§ **TRAVAIL À FAIRE**:
1 > D'après l'article sur le bail de Baie-Mahault, quel était le loyer mensuel prévu par le contrat ?
2 > Reprenez l'article sur le bail de Baie-Mahault là où il s'arrête et poursuivez-le.

§ **TEXTE À LIRE**:
###

Lettre de la DAJ - Le Tribunal des conflits explicite la nature juridique des marchés de services immobiliers

Un bail conclu entre une commune et une personne physique n’est pas un contrat administratif par détermination de la loi. En l’absence de clause impliquant, dans l’intérêt général, qu’il relève du régime exorbitant des contrats administratifs et dès lors qu’il n’a pas pour objet de confier à la cocontractante l’exécution d’un service public dont la commune a la charge, le contrat ne revêt pas non plus un caractère administratif par application des critères jurisprudentiels.

TC, 3 juillet 2023, Commune de Baie-Mahault, n°4278

Un contrat a été conclu le 9 juin 2017 entre une propriétaire, Mme C., et la commune de Baie-Mahault, donnant à bail à cette commune un local appartenant à Mme C., pour une durée d’un an renouvelable une fois, moyennant un loyer mensuel de 1 211 euros fixé conformément à l’avis de France Domaines. Ce bail avait pour destination le redéploiement des services publics de la ville, à l’exclusion de toute autre activité commerciale, industrielle ou artisanale.

A la suite d’un différend survenu entre les parties, Mme C. a assigné la commune devant le juge des référés du tribunal judiciaire de Pointe-à-Pitre qui, par ordonnance du 19 février 2021, s’est déclaré incompétent pour connaître des demandes de l’intéressée au motif que le contrat devait être qualifié d’administratif.

Saisi des mêmes demandes de Mme C. et s’estimant également incompétent pour en connaître, le tribunal administratif de la Guadeloupe a renvoyé au Tribunal des conflits, par un jugement du 16 mars 2023, le soin de se prononcer sur la question de compétence juridictionnelle soulevée en application de l’article 32 du décret n° 2015-233 du 27 février 2015 relatif au Tribunal des conflits et aux questions préjudicielles.

Le Tribunal des conflits s’est prononcé succinctement sur la qualification légale de contrat administratif en estimant que le contrat litigieux « n’a pas le caractère d’un marché public »[1].

La décision reste cependant sibylline sur le raisonnement ayant conduit en l’espèce au constat d’une absence de qualification légale du contrat en litige en marché public.

###

§ **SUPPORTS D'ÉTUDE**:
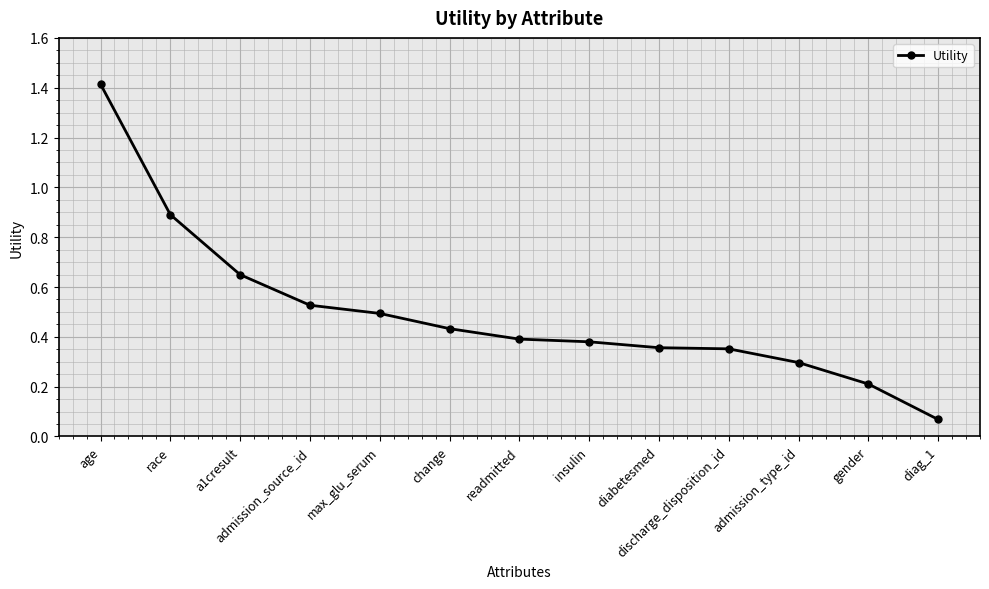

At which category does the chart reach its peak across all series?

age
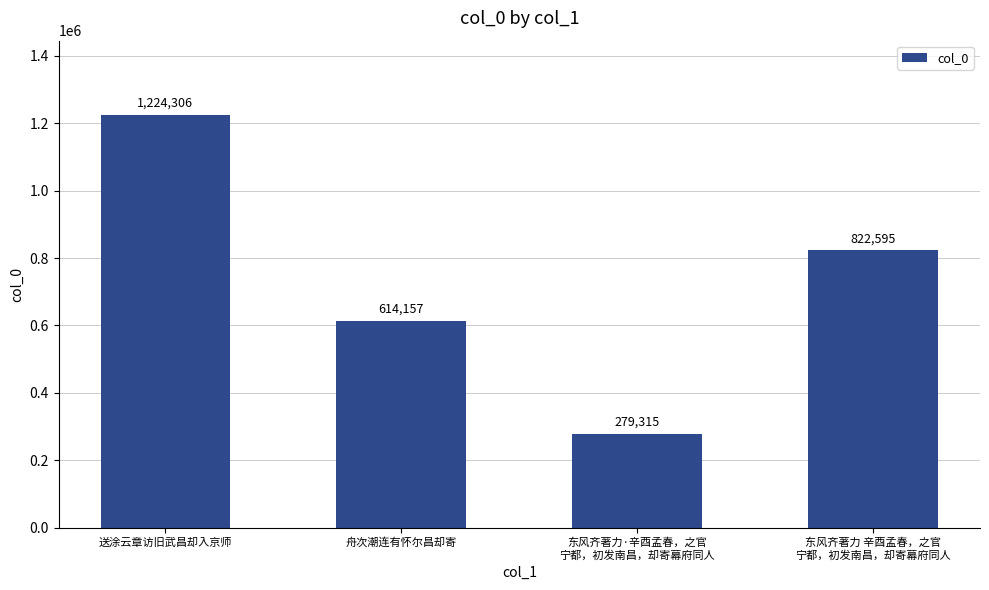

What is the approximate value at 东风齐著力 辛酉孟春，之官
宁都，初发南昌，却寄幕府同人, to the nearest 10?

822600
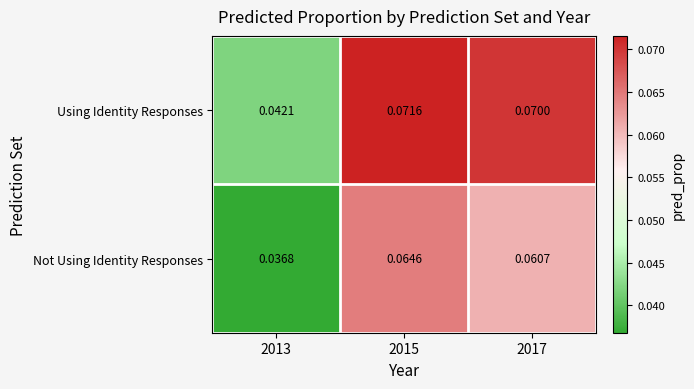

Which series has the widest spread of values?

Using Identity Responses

###

§ **CORRIGÉ DES EXERCICES**:
1 > 1 211 euros

2 >
Toutefois, les conclusions de la rapporteure publique indiquent que le bail de location « n’entre pas dans le champ d’application du code des marchés publics », faisant ainsi implicitement mais nécessairement application des dispositions du code des marchés publics.

A cet égard, l’article 2 de la loi du 11 décembre 2001, dite loi « Murcef », qualifiait de contrats administratifs « les marchés passés en application du code des marchés publics ». Or, le 3° de l’article 3 du code des marchés publics de 2006 disposait que le code n’était pas applicable aux marchés de services ayant pour objet la location immobilière, ce qui signifie implicitement mais nécessairement que ces marchés de services ne sont pas des marchés publics passés en application du code et, par extension, des contrats administratifs.

Le même raisonnement est également transposable aux nouvelles dispositions de l’article L. 6 du code de la commande publique qui dispose que « s'ils sont conclus par des personnes morales de droit public, les contrats relevant du présent code sont des contrats administratifs, sous réserve de ceux mentionnés au livre V de la deuxième partie et au livre II de la troisième partie », tout en ajoutant que « les contrats mentionnés dans ces livres, conclus par des personnes morales de droit public, peuvent être des contrats administratifs en raison de leur objet ou de leurs clauses ». Or, parmi les marchés mentionnés au livre V de la deuxième partie du code, figurent les marchés de services de location du 1° de l’article L. 2512-5 qui, s’ils sont désormais qualifiés de marchés publics, ne sont toujours pas des contrats administratifs.

Poursuivant son raisonnement sur la qualification du contrat, le Tribunal des conflits se prononce ensuite sur les critères jurisprudentiels d’un contrat administratif.

Pour rappel, un contrat est qualifié de contrat administratif dès lors qu’il est conclu par une personne publique et a pour objet l’exécution même d’un service public ou comporte une clause qui, dans l’intérêt général, est exorbitante du droit commun.

Ne s’attardant pas sur le critère organique qui ne pose pas de difficultés, le Tribunal rejette les deux autres critères alternatifs eu égard à l’objet du contrat et à son contenu.

Par voie de conséquence, le Tribunal en déduit que le contrat de location litigieux « ne revêt pas un caractère administratif » et qu’il « appartient en conséquence à la juridiction judiciaire de connaitre du litige opposant Mme C. à la commune de Baie-Mahault ».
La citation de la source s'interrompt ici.